Posted 2017-04-13T03:10:55.697

Reputation: 24 623

This looks like an auto-flag, so I'm reviewing Looks OK. – Nissa – 2018-05-12T00:24:20.953

0

Pyth, 122 bytes

jm+X2d\.".2017"c+\0`i."0Z|´&ÓäßæÅJÈD@ßÍTû=´}¾}Zàe+ñðºâ$ðGzdüä#Ò×ûíO^©¢Q Óýo`Åi2ÓàÀ{9¢à>«+íø#o^Mý"36 4

Try it online!

The code uses unprintable characters that are not displayed properly on Stack Exchange. Use the link to get the working version.
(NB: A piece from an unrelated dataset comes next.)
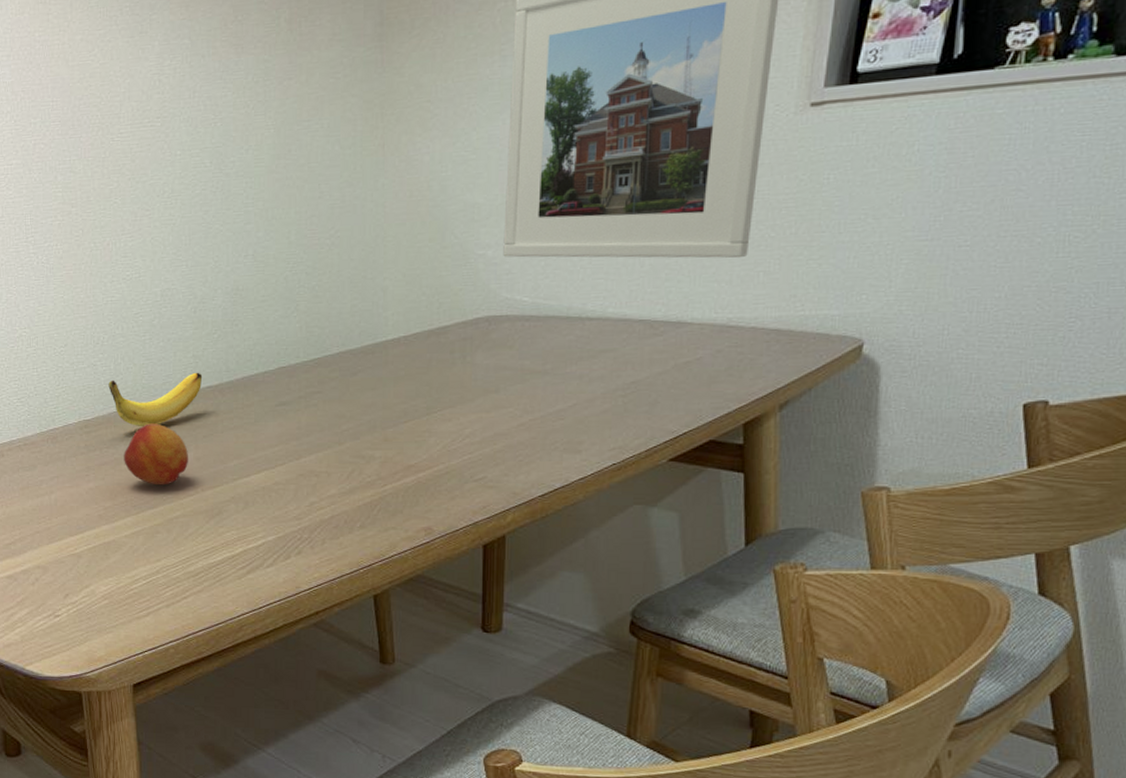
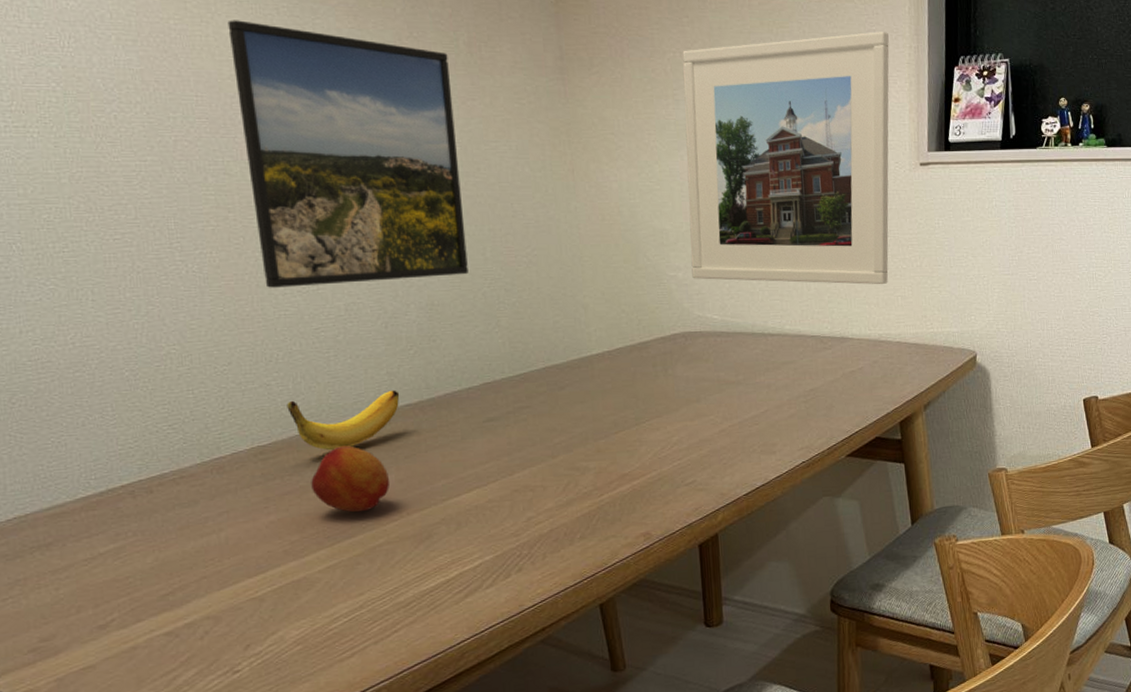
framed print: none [80,25,273,276] -> present [227,20,468,288]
Pyth doesn't have a way to check whether a date is a Sunday, so this is the Kolmogorov version.
It uses a MAGIC STRING which represents this integer.

Explanation:
jm+X2d\.".2017"c+\0`i."…"36 4 # Code with MAGIC STRING replaced with …
                   `          # String representation of
                      "…"     # THE MAGIC STRING
                     ."       # Decompressed
                    i    36   # To int from base 36
                +\0           # With a 0 in front
               c            4 # Chopped into strings of length 4 as a list
 m                            # With each member
   X2d\.                      #  with . inserted at index 2
  +     ".2017"               #  and appended with .2017
j                             # Joined with newlines

hakr14

Posted 2017-04-13T03:10:55.697

Reputation: 1 295

0

Red, 107 bytes

f: func[n][n: pad/left/with to-string n 2 #"0"]d: 1-1-2
loop 53[print rejoin[f d/3":"f d/4":"2017]d: d + 7]

Try it online!

Galen Ivanov

Posted 2017-04-13T03:10:55.697

Reputation: 13 815

0

Groovy, 52 bytes

53.times{printf('%td.%<tm.2017%n',new Date(0)+it*7)}

Building on Krystian's groovy answer above with an optimisation dropping another four bytes. Uses the fact that the epoch year 1970 matches 2017 weekdays and months.